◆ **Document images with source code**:
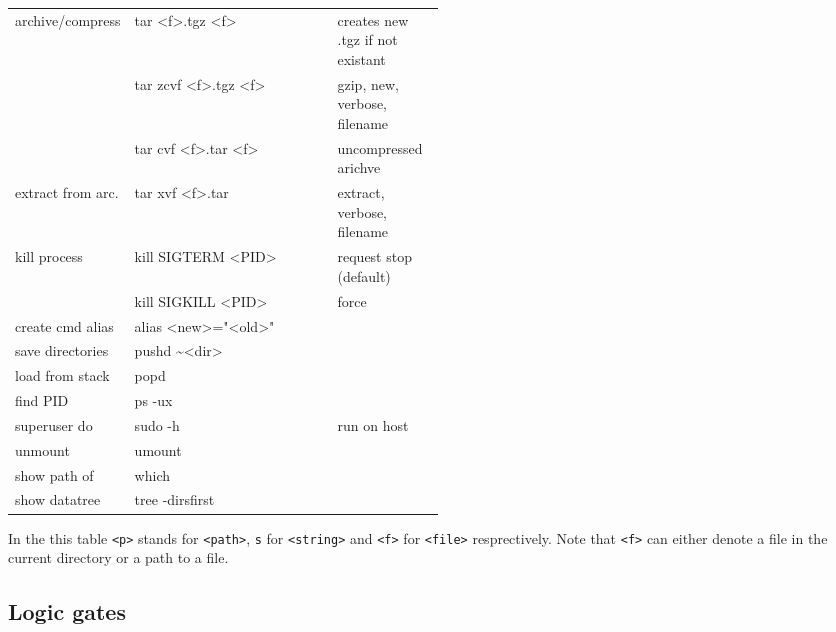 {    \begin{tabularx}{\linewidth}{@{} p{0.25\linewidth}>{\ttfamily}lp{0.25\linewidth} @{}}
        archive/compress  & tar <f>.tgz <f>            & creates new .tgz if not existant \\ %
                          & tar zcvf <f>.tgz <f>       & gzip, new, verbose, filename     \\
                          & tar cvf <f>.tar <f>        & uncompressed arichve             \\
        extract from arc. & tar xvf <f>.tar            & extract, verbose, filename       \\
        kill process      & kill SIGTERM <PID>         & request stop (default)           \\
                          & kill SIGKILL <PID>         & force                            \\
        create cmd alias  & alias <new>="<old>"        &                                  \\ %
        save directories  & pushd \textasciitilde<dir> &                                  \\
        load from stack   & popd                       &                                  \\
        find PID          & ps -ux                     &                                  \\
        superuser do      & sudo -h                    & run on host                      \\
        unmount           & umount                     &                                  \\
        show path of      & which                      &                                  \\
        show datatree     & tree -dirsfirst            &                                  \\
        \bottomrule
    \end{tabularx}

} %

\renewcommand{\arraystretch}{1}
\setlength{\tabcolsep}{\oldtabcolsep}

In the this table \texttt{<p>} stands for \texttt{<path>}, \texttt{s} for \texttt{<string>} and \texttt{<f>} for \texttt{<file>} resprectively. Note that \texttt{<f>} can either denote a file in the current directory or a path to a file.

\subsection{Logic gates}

...

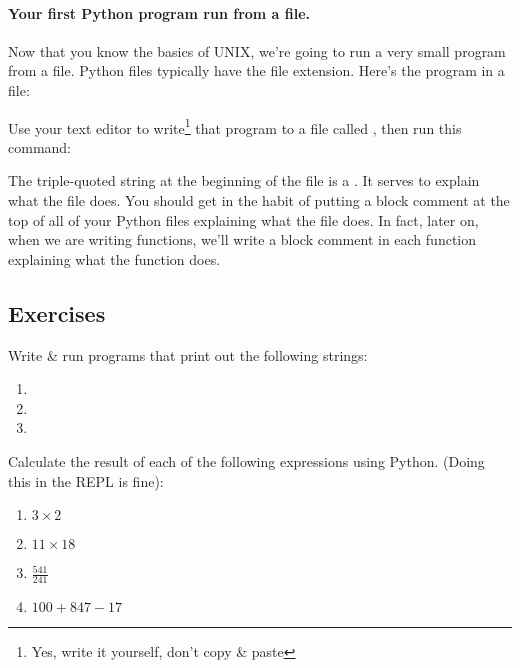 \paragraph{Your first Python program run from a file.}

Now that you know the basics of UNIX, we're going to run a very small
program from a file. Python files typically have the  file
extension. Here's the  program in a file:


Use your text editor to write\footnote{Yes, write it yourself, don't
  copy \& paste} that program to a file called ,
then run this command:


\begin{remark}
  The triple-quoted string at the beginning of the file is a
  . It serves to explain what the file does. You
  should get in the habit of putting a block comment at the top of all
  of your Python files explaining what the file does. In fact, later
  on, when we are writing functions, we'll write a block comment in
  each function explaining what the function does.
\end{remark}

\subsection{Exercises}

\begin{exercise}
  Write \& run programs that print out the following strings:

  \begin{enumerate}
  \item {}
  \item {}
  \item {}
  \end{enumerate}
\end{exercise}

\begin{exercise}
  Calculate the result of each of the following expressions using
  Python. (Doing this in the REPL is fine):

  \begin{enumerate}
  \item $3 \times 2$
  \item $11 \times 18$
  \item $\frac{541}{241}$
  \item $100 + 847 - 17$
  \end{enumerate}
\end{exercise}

◆ **What to work on**: Of all the lines in the data above, show only those that hold the word "verbose".

◆ **Result**:
                          & tar zcvf <f>.tgz <f>       & gzip, new, verbose, filename     \\
        extract from arc. & tar xvf <f>.tar            & extract, verbose, filename       \\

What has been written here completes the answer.